Fragmento para leer:
---+---
Cada vez más empresas tienen empleados que se desplazan a otros países fuera de su país de trabajo. Lo habitual es que dichos trabajadores tengan gastos y se tenga que soportar el “IVA” del país visitado. Pero, ¿es un IVA deducible el de este tipo de gastos?

Los trabajadores desplazados por motivos laborales generan unos gastos de viaje de los cuales se puede recuperar su IVA. No obstante, ya sea en países de la Unión Europea o del resto del mundo, el procedimiento para poder deducir el IVA es complejo y requiere conocer a fondo la normativa, características y procedimientos de cada país.

Deducir el IVA en países que pertenecen a la Unión Europea

Para recuperar el IVA de los países que están dentro de la Unión Europea, la organización debe presentar una solicitud, acompañada de las facturas que justifiquen el IVA soportado, ante la Administración española. La solicitud se puede presentar por Internet. Una vez presentada, la administración española será quien gestione la devolución del IVA del país dónde se soportó el IVA.

La solicitud de devolución del IVA en países comunitarios puede ser trimestral, semestral y/o anual, con la condición de que se presente antes del 30 de septiembre del año siguiente. Siempre se presenta la campaña del año anterior. Si se debe presentar una factura recapitulativa ya no puede hacerse con una fecha tope de cuatro años sino que se reduce a uno.

Las condiciones para solicitar la devolución del IVA son diferentes en cada país. Portugal, Italia y Bélgica son los países europeos más rigurosos en sus requisitos. Reinos Unido, Austria y Letonia admiten facturas emitidas a nombre del trabajador y Dinamarca y Chipre solamente admiten la solicitud parcial de la devolución del IVA.

Deducir el IVA en países que no pertenecen a la Unión Europea

La devolución del IVA de aquellos países que no pertenecen a la Comunidad Económica Europea sólo se podrá llevar a cabo con los países que España tenga firmado un acuerdo de reciprocidad. Actualmente los países con los que existe un acuerdo firmado son: Canadá, Japón, Noruega, Israel, Mónaco y Suiza.

En estos casos la devolución del IVA no se gestiona a través de la administración española, sino que se tramita directamente con las autoridades fiscales de dichos países. El problema de estos países es que, aunque se tenga un convenio firmado de reciprocidad, son muy estrictos a la hora de devolver el IVA.

Para llevar a cabo este proceso se deben aportar las facturas originales, el certificado emitido por las autoridades fiscales españolas en el que se manifieste que la organización es un sujeto pasivo del IVA en España y por último, una persona que actúe como representante fiscal y que sea residente en el país en cuestión, para hacerse responsable de las devoluciones del IVA.

Igual que en los países de la UE, las facturas se tienen que presentar a año vencido, pero en el caso de países no comunitarios, la fecha tope es normalmente el 30 de junio.

En definitiva, un buen consejo es que, antes de iniciar un proceso de devolución de IVA en países extranjeros, hay que valorar si merece la pena, dada su complejidad y su coste económico, además del tiempo de trabajo que requiere.
---+---
Datos proporcionados:
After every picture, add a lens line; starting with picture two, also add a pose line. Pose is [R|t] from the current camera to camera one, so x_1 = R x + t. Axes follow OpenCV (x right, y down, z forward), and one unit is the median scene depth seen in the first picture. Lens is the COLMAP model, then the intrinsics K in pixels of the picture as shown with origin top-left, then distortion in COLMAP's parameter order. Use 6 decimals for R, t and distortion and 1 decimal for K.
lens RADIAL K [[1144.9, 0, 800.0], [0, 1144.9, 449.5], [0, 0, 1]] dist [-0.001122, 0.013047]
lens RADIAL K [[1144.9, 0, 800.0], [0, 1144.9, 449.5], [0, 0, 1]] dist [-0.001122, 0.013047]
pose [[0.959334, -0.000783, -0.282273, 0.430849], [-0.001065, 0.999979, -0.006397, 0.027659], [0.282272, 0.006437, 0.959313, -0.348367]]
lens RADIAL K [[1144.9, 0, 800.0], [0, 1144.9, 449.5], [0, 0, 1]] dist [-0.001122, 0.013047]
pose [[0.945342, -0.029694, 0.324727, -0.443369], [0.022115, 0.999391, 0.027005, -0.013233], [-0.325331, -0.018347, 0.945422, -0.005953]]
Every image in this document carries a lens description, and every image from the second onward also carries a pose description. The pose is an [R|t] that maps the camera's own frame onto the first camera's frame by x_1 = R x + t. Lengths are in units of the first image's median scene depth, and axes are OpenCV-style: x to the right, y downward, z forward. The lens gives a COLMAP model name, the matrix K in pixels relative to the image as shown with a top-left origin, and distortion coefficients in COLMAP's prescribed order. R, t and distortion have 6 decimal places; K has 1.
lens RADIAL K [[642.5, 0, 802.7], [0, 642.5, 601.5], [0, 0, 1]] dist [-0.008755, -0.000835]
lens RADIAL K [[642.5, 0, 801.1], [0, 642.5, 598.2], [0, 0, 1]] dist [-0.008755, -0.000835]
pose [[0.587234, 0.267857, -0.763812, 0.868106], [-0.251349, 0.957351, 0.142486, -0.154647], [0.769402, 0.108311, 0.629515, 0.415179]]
---+---
Tareas:
[1] Responde, según el texto sobre la devolución del IVA:
(a) ¿Antes de qué fecha del año siguiente hay que presentar la solicitud de devolución en países comunitarios?
(b) ¿Con qué países no comunitarios tiene España un acuerdo de reciprocidad firmado?
(c) ¿Cuál es normalmente la fecha tope para presentar las facturas en países no comunitarios?
[2] Copia del texto sobre la devolución del IVA el pasaje que empieza con las palabras "Para recuperar el" y termina con "soportó el IVA.".

Respuestas:
[1]
(a) Antes del 30 de septiembre.
(b) Canadá, Japón, Noruega, Israel, Mónaco y Suiza.
(c) El 30 de junio.

[2]
Para recuperar el IVA de los países que están dentro de la Unión Europea, la organización debe presentar una solicitud, acompañada de las facturas que justifiquen el IVA soportado, ante la Administración española. La solicitud se puede presentar por Internet. Una vez presentada, la administración española será quien gestione la devolución del IVA del país dónde se soportó el IVA.